Give the rule a name, validation Tax File Number, an optional description, and click on Save.
On the Overview tab, add the Glossary Term, Tax File Number, so that our rule will be suggested when setting up monitoring on sources that contain Tax File Number tagged attributes.
Switch to the Implementation tab, and add a single Input Attribute, value, of type String.
In the Rule Logic section, select Validity from the rule type drop-down.
Feel free to keep the IS_EMPTY condition if we want to check for missing values.
Either change the IS_EMPTY condition or click Add condition.
Select does not match regexp and enter \d{9} in the regular expression field. This regex will check that value contains exactly nine digits. Add an appropriate Explanation, e.g., TFN_NOT_NINE_DIGITS, and a Score, as desired.

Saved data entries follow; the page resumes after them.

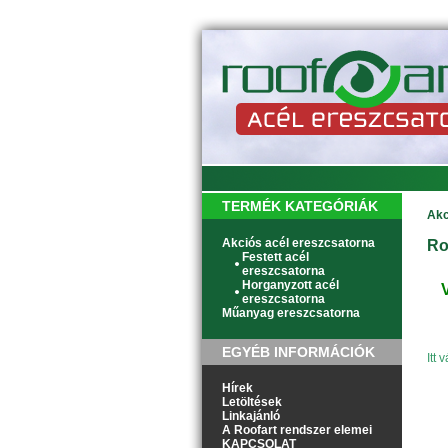
TERMÉK KATEGÓRIÁK
Akc
Akciós acél ereszcsatorna
Ro
Festett acél
ereszcsatorna
Horganyzott acél
ereszcsatorna
Műanyag ereszcsatorna
EGYÉB INFORMÁCIÓK
Itt
Hírek
Letöltések
Linkajánló
A Roofart rendszer elemei
KAPCSOLAT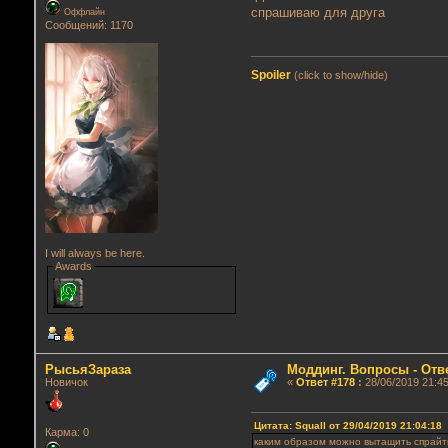
спрашиваю для друга
Оффлайн
Сообщений: 1170
Spoiler
(click to show/hide)
I will always be here.
Awards
РысьяЗараза
Моддинг. Вопросы - Отв
Новичок
«
Ответ #178
:
28/06/2019 21:45
Цитата: Squall от 29/04/2019 21:04:18
Карма: 0
каким образом можно вытащить спрайт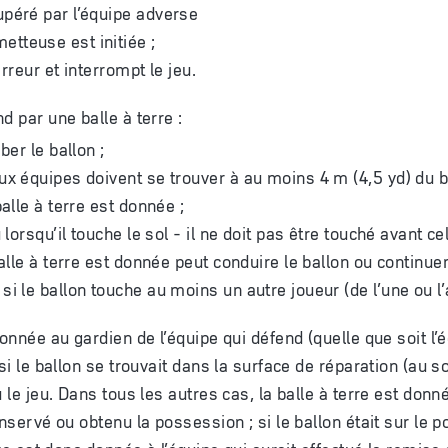
cupéré par l’équipe adverse
etteuse est initiée ;
 erreur et interrompt le jeu.
d par une balle à terre :
ber le ballon ;
ux équipes doivent se trouver à au moins 4 m (4,5 yd) du ba
balle à terre est donnée ;
 lorsqu’il touche le sol - il ne doit pas être touché avant ce
balle à terre est donnée peut conduire le ballon ou continuer
i le ballon touche au moins un autre joueur (de l’une ou l’
donnée au gardien de l’équipe qui défend (quelle que soit l
si le ballon se trouvait dans la surface de réparation (au so
u le jeu. Dans tous les autres cas, la balle à terre est donn
onservé ou obtenu la possession ; si le ballon était sur le po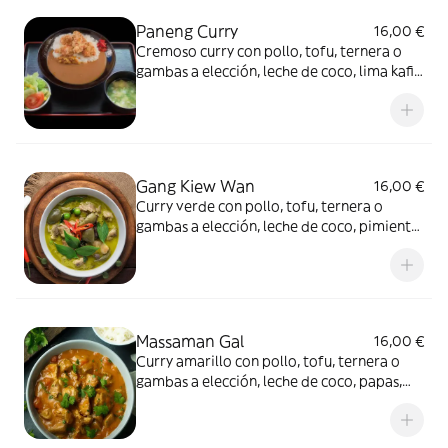
Paneng Curry
16,00 €
Cremoso curry con pollo, tofu, ternera o
gambas a elección, leche de coco, lima kafir,
chili y guarnición de cacahuetes troceados
Gang Kiew Wan
16,00 €
Curry verde con pollo, tofu, ternera o
gambas a elección, leche de coco, pimiento,
calabacín, habichuelas, brotes de bambú y
albahaca tailandesa
Massaman Gal
16,00 €
Curry amarillo con pollo, tofu, ternera o
gambas a elección, leche de coco, papas,
cebolla, zanahoria y anacardos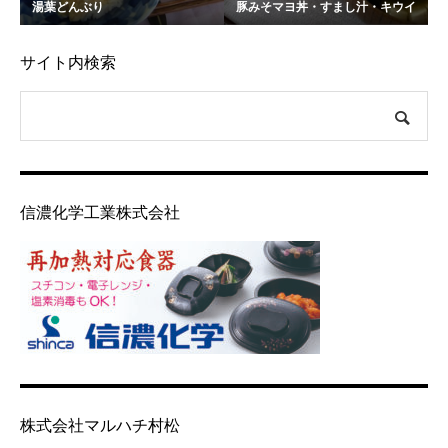
湯葉どんぶり
豚みそマヨ丼・すまし汁・キウイ
サイト内検索
信濃化学工業株式会社
株式会社マルハチ村松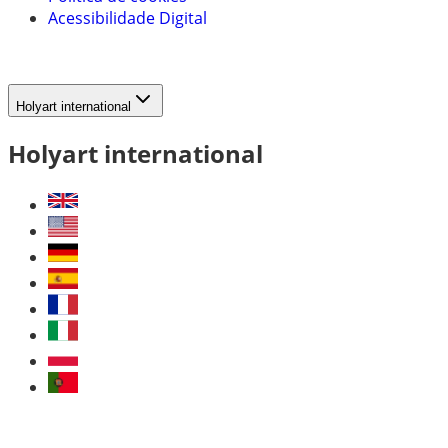
Acessibilidade Digital
Holyart international
Holyart international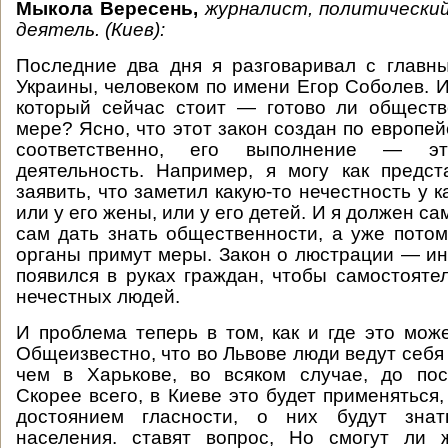
Мыкола Вересень,
журналист, политически
деятель. (Киев):
Последние два дня я разговаривал с главн
Украины, человеком по имени Егор Соболев. И
который сейчас стоит — готово ли обществ
мере? Ясно, что этот закон создан по европей
соответственно, его выполнение — эт
деятельность. Например, я могу как предс
заявить, что заметил какую-то нечестность у к
или у его жены, или у его детей. И я должен са
сам дать знать общественности, а уже пото
органы примут меры. Закон о люстрации — ин
появился в руках граждан, чтобы самостояте
нечестных людей.
И проблема теперь в том, как и где это може
Общеизвестно, что во Львове люди ведут себя
чем в Харькове, во всяком случае, до пос
Скорее всего, в Киеве это будет применяться
достоянием гласности, о них будут знат
населения. ставят вопрос, Но смогут ли 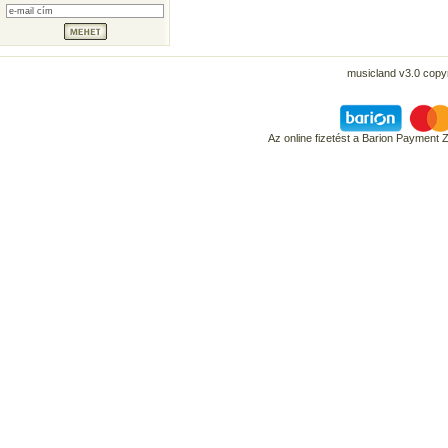
musicland v3.0 copyr
Az online fizetést a Barion Payment 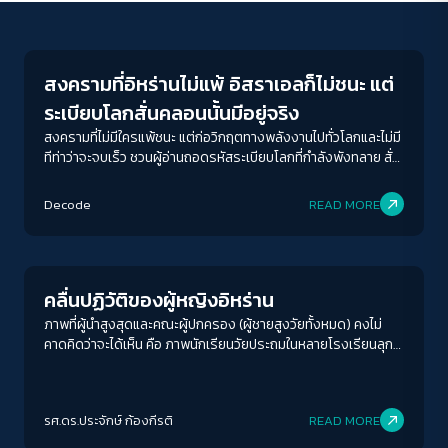
New World Order
สงครามที่อิหร่านไม่แพ้ อิสราเอลก็ไม่ชนะ แต่
ระเบียบโลกสั่นคลอนนั้นมีอยู่จริง
สงครามที่ไม่มีใครแพ้ชนะ แต่ก่อวิกฤตทางพลังงานไปทั่วโลกและไม่มี
ทีท่าว่าจะจบเร็ว ชวนผู้อ่านถอดรหัสระเบียบโลกที่กำลังพังทลาย สั่น
คลอนต่อความมั่นคงของไทยแทบทุกด้าน
ACCESS
IBILITY
Decode
READ MORE
Gender & Sexuality
ขนาดตัวอักษร
A-
A
A+
A++
คลื่นปฏิวัติของผู้หญิงอิหร่าน
ระยะห่างข้อความ
ภาพที่ผู้นำสูงสุดและคณะผู้ปกครอง (ผู้ชายสูงวัยทั้งหมด) คงไม่
คาดคิดว่าจะได้เห็น คือ ภาพนักเรียนวัยประถมในหลายโรงเรียนลุก
ปกติ
มาก
มากที่สุด
ขึ้นมาปลดรูปของผู้นำสูงสุด อยาตอลเลาะห์ คาเมเนอี ผู้เป็นประมุข
ของรัฐ ลงจากผนังของโรงเรียน บางคนชูนิ้วกลางให้ผู้นำสูงสุด
ปรับสีสำหรับตาบอดสี
และพากันเดินขบวนในโรงเรียนเพื่อประท้วงร่วมกับประชาชนกลุ่ม
รศ.ดร.ประจักษ์ ก้องกีรติ
READ MORE
อื่น ๆ การเคลื่อนไหวต่อต้านรัฐครั้งนี้จึงไม่ได้จำกัดอยู่แค่ชนชั้นกลาง
ปิด
Protan
Deutan
Tritan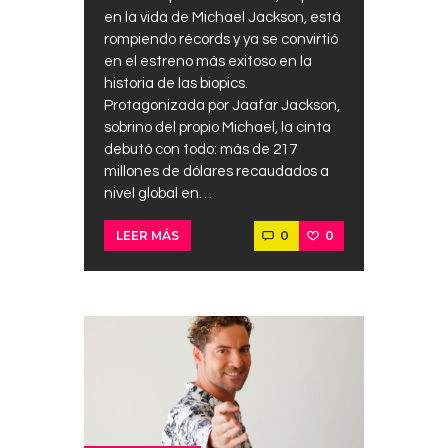
en la vida de Michael Jackson, está
rompiendo récords y ya se convirtió
en el estreno más exitoso en la
historia de las biopics.
Protagonizada por Jaafar Jackson,
sobrino del propio Michael, la cinta
debutó con todo: más de 217
millones de dólares recaudados a
nivel global en…
0
0
LEER MÁS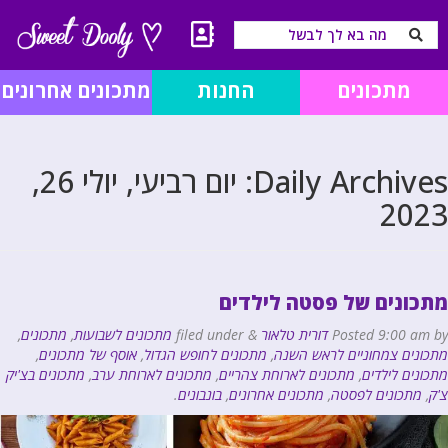
מתכונים
החנות
מתכונים אחרונים
Daily Archives:
יום רביעי, יולי 26,
2023
מתכונים של פסטה לילדים
by
9:00 am
Posted
דורית טלאור
&
filed under
מתכונים לשבועות
,
מתכונים
,
מתכונים צמחוניים לראש השנה
,
מתכונים לחופש הגדול
,
אוסף של מתכונים
,
מתכונים לילדים
,
מתכונים לארוחת צהריים
,
מתכונים לארוחת ערב
,
מתכונים בצ'יק
צ'ק
,
מתכונים לפסטה
,
מתכונים אחרונים
,
בונבונים
.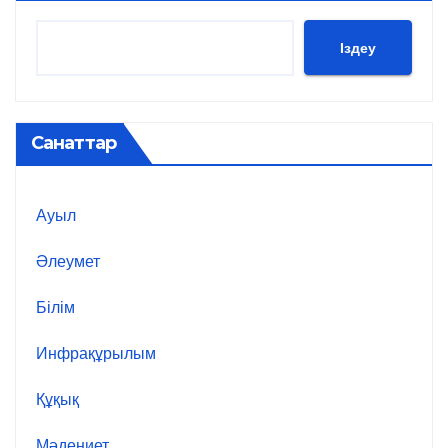
Іздеу
Санаттар
Ауыл
Әлеумет
Білім
Инфрақұрылым
Құқық
Мәдениет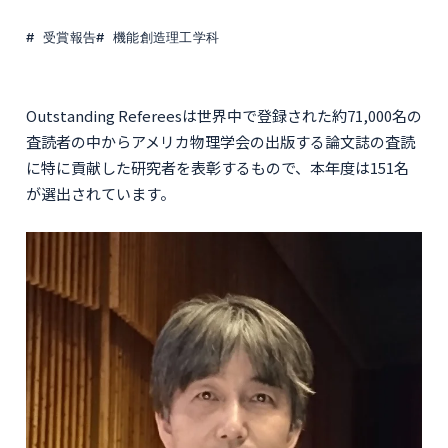
受賞報告
機能創造理工学科
Outstanding Refereesは世界中で登録された約71,000名の
査読者の中からアメリカ物理学会の出版する論文誌の査読
に特に貢献した研究者を表彰するもので、本年度は151名
が選出されています。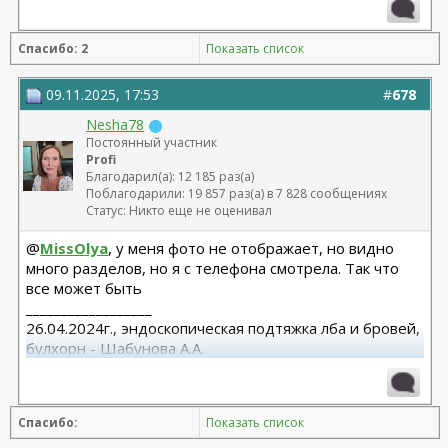
Спасибо: 2
Показать список
09.11.2025, 17:53
#
678
Nesha78
Постоянный участник
Profi
Благодарил(а): 12 185 раз(а)
Поблагодарили: 19 857 раз(а) в 7 828 сообщениях
Статус: Никто еще не оценивал
@
MissOlya
, у меня фото не отображает, но видно
много разделов, но я с телефона смотрела. Так что
все может быть
__________________
26.04.2024г., эндоскопическая подтяжка лба и бровей,
булхорн - Шабунова А.А.
06.12.2024г., бодилифт, липофилинг ягодиц, редукция
груди - Кондратьев Д.Г.
22.09.2025г. брахио пластика+торсопластика -
Спасибо:
Показать список
Бабикова М.А.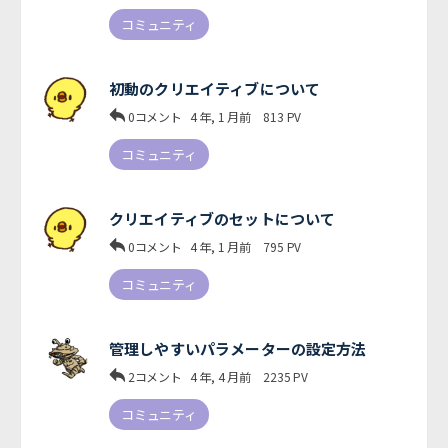
コミュニティ
初動のクリエイティブについて
0コメント
4 年, 1 月前
813
PV
コミュニティ
クリエイティブのセットについて
0コメント
4 年, 1 月前
795
PV
コミュニティ
管理しやすいパラメーターの設定方法
2コメント
4 年, 4 月前
2235
PV
コミュニティ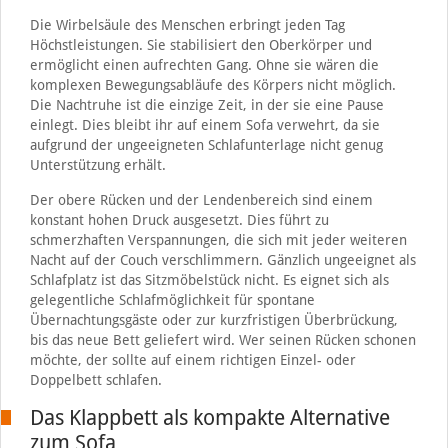
Die Wirbelsäule des Menschen erbringt jeden Tag
Höchstleistungen. Sie stabilisiert den Oberkörper und
ermöglicht einen aufrechten Gang. Ohne sie wären die
komplexen Bewegungsabläufe des Körpers nicht möglich.
Die Nachtruhe ist die einzige Zeit, in der sie eine Pause
einlegt. Dies bleibt ihr auf einem Sofa verwehrt, da sie
aufgrund der ungeeigneten Schlafunterlage nicht genug
Unterstützung erhält.
Der obere Rücken und der Lendenbereich sind einem
konstant hohen Druck ausgesetzt. Dies führt zu
schmerzhaften Verspannungen, die sich mit jeder weiteren
Nacht auf der Couch verschlimmern. Gänzlich ungeeignet als
Schlafplatz ist das Sitzmöbelstück nicht. Es eignet sich als
gelegentliche Schlafmöglichkeit für spontane
Übernachtungsgäste oder zur kurzfristigen Überbrückung,
bis das neue Bett geliefert wird. Wer seinen Rücken schonen
möchte, der sollte auf einem richtigen Einzel- oder
Doppelbett schlafen.
Das Klappbett als kompakte Alternative
zum Sofa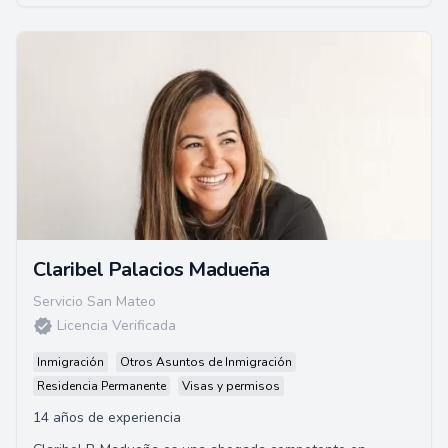
Claribel Palacios Madueña
Servicio San Mateo
Licencia Verificada
Inmigración
Otros Asuntos de Inmigración
Residencia Permanente
Visas y permisos
14 años de experiencia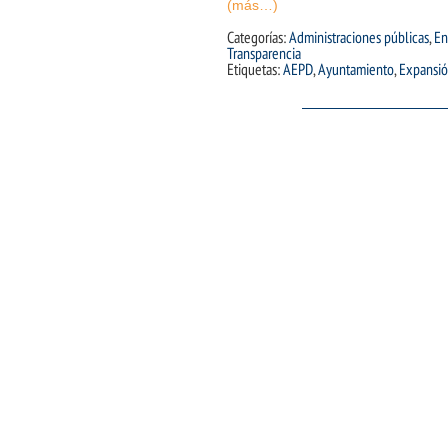
(más…)
Categorías:
Administraciones públicas
,
En
Transparencia
Etiquetas:
AEPD
,
Ayuntamiento
,
Expansi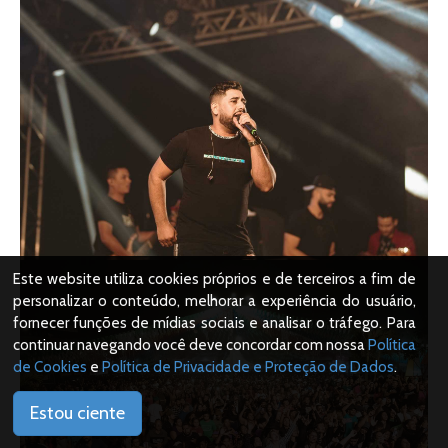
Este website utiliza cookies próprios e de terceiros a fim de
personalizar o conteúdo, melhorar a experiência do usuário,
fornecer funções de mídias sociais e analisar o tráfego. Para
continuar navegando você deve concordar com nossa
Política
de Cookies
e
Política de Privacidade e Proteção de Dados
.
Estou ciente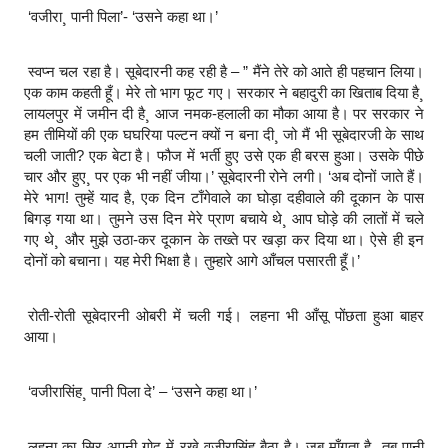
‘वजीरा¸ पानी पिला’- ‘उसने कहा था।’
स्वप्न चल रहा है। सूबेदारनी कह रही है – ” मैंने तेरे को आते ही पहचान लिया।
एक काम कहती हूँ। मेरे तो भाग फूट गए। सरकार ने बहादुरी का खिताब दिया है¸
लायलपुर में जमीन दी है¸ आज नमक-हलाली का मौका आया है। पर सरकार ने
हम तीमियों की एक घघरिया पल्टन क्यों न बना दी¸ जो मैं भी सूबेदारजी के साथ
चली जाती? एक बेटा है। फौज में भर्ती हुए उसे एक ही बरस हुआ। उसके पीछे
चार और हुए¸ पर एक भी नहीं जीया।’ सूबेदारनी रोने लगी। ‘अब दोनों जाते हैं।
मेरे भाग! तुम्हें याद है, एक दिन टाँगेवाले का घोड़ा दहीवाले की दूकान के पास
बिगड़ गया था। तुमने उस दिन मेरे प्राण बचाये थे¸ आप घोड़े की लातों में चले
गए थे¸ और मुझे उठा-कर दूकान के तख्ते पर खड़ा कर दिया था। ऐसे ही इन
दोनों को बचाना। यह मेरी भिक्षा है। तुम्हारे आगे आँचल पसारती हूँ।’
रोती-रोती सूबेदारनी ओबरी में चली गई। लहना भी आँसू पोंछता हुआ बाहर
आया।
‘वजीरासिंह¸ पानी पिला दे’ – ‘उसने कहा था।’
लहना का सिर अपनी गोद में रखे वजीरासिंह बैठा है। जब माँगता है¸ तब पानी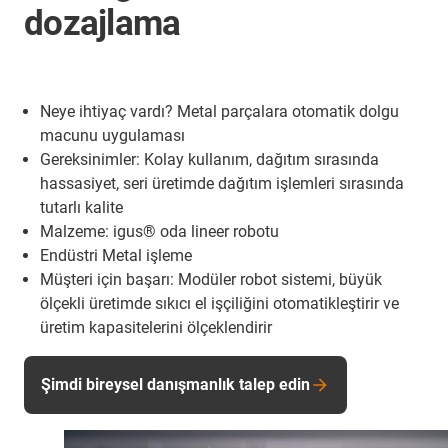
dozajlama
Neye ihtiyaç vardı? Metal parçalara otomatik dolgu
macunu uygulaması
Gereksinimler: Kolay kullanım, dağıtım sırasında
hassasiyet, seri üretimde dağıtım işlemleri sırasında
tutarlı kalite
Malzeme: igus® oda lineer robotu
Endüstri Metal işleme
Müşteri için başarı: Modüler robot sistemi, büyük
ölçekli üretimde sıkıcı el işçiliğini otomatikleştirir ve
üretim kapasitelerini ölçeklendirir
Şimdi bireysel danışmanlık talep edin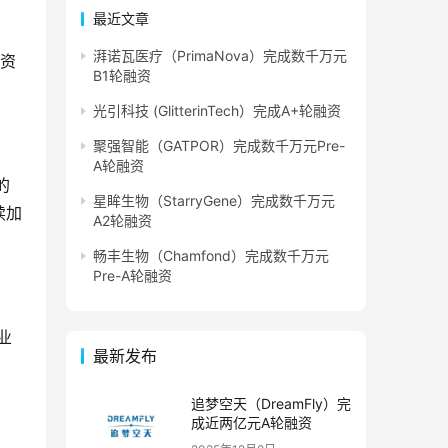
最近文章
湃诺瓦医疗（PrimaNova）完成数千万元
为资
B1轮融资
光引科技 (GlitterinTech）完成A+轮融资
聚强智能（GATPOR）完成数千万元Pre-
A轮融资
的
星眸生物（StarryGene）完成数千万元
续加
A2轮融资
畅丰生物（Chamfond）完成数千万元
Pre-A轮融资
业
最新发布
追梦空天（DreamFly）完
成近两亿元A轮融资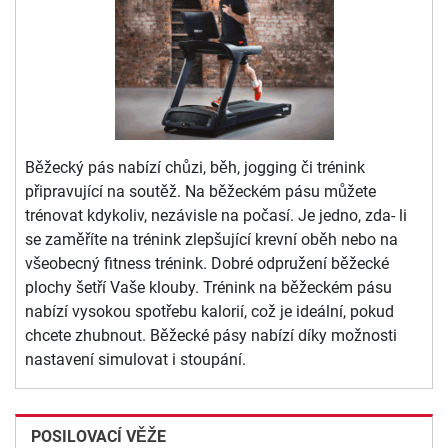
Běžecký pás nabízí chůzi, běh, jogging či trénink
připravující na soutěž. Na běžeckém pásu můžete
trénovat kdykoliv, nezávisle na počasí. Je jedno, zda- li
se zaměříte na trénink zlepšující krevní oběh nebo na
všeobecný fitness trénink. Dobré odpružení běžecké
plochy šetří Vaše klouby. Trénink na běžeckém pásu
nabízí vysokou spotřebu kalorií, což je ideální, pokud
chcete zhubnout. Běžecké pásy nabízí díky možnosti
nastavení simulovat i stoupání.
POSILOVACÍ VĚŽE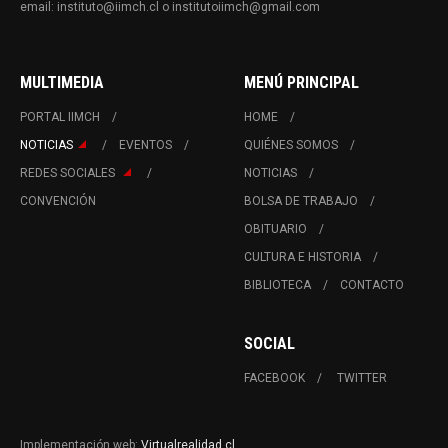
email: instituto@iimch.cl o institutoiimch@gmail.com
MULTIMEDIA
MENÚ PRINCIPAL
PORTAL IIMCH
HOME
NOTICIAS
EVENTOS
QUIÉNES SOMOS
REDES SOCIALES
NOTICIAS
CONVENCIÓN
BOLSA DE TRABAJO
OBITUARIO
CULTURA E HISTORIA
BIBLIOTECA
CONTACTO
SOCIAL
FACEBOOK
TWITTER
Implementación web:
Virtualrealidad.cl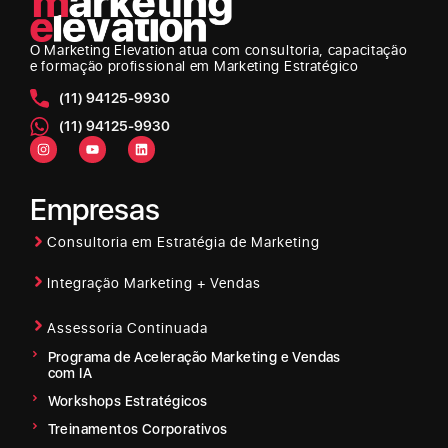
O Marketing Elevation
atua com consultoria, capacitação
e formação profissional em Marketing Estratégico
(11) 94125-9930
(11) 94125-9930
Empresas
Consultoria em Estratégia de Marketing
Integração Marketing + Vendas
Assessoria Continuada
Programa de Aceleração Marketing e Vendas
com IA
Workshops Estratégicos
Treinamentos Corporativos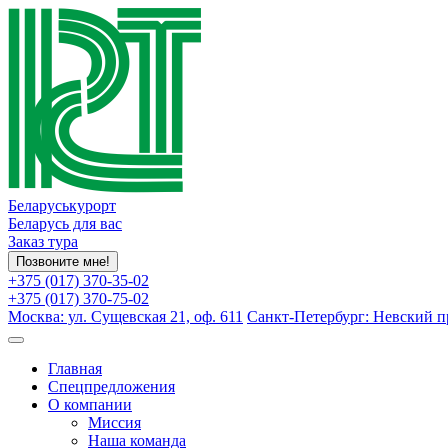
Беларуськурорт
Беларусь для вас
Заказ тура
Позвоните мне!
+375 (017) 370-35-02
+375 (017) 370-75-02
Москва: ул. Сущевская 21, оф. 611
Санкт-Петербург: Невский пр
Главная
Спецпредложения
О компании
Миссия
Наша команда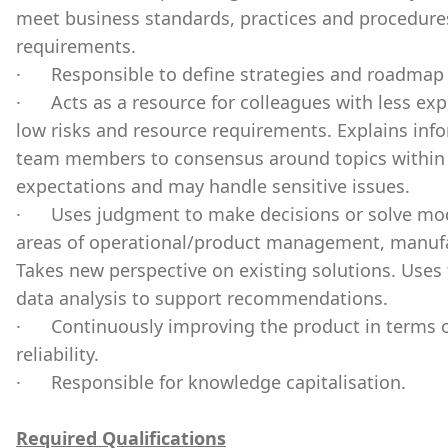
meet business standards, practices and procedure
requirements.
·
Responsible to define strategies and roadmap
·
Acts as a resource for colleagues with less ex
low risks and resource requirements. Explains info
team members to consensus around topics within 
expectations and may handle sensitive issues.
·
Uses judgment to make decisions or solve mod
areas of operational/product management, manufac
Takes new perspective on existing solutions. Uses 
data analysis to support recommendations.
·
Continuously improving the product in terms of
reliability.
·
Responsible for knowledge capitalisation.
Required Qualifications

Add another Advanced Expression condition using the same logic from our Detection Rule, with one minor change. Invert the logic, so instead of checking for valid TFNs we’re checking for invalid ones. That is, replace:
num_digits == 9
and sum%11 == 0
with :
num_digits <> 9
or sum%11 <> 0
Now the condition will check if the input does not contain a valid TFN. Update the Explanation to something meaningful, e.g. TFN_INVALID_CHECK_DIGIT and a Score.
Test the Rule by scrolling up and clicking on the Test Rule button.
See if you can work out to add some flexibility to the rule, for example, allowing embedded hyphens and/or spaces.
Publish the rule.
Finally, find a data source containing TFNs, profile the source and then set up an appropriate Monitoring Project to check the quality!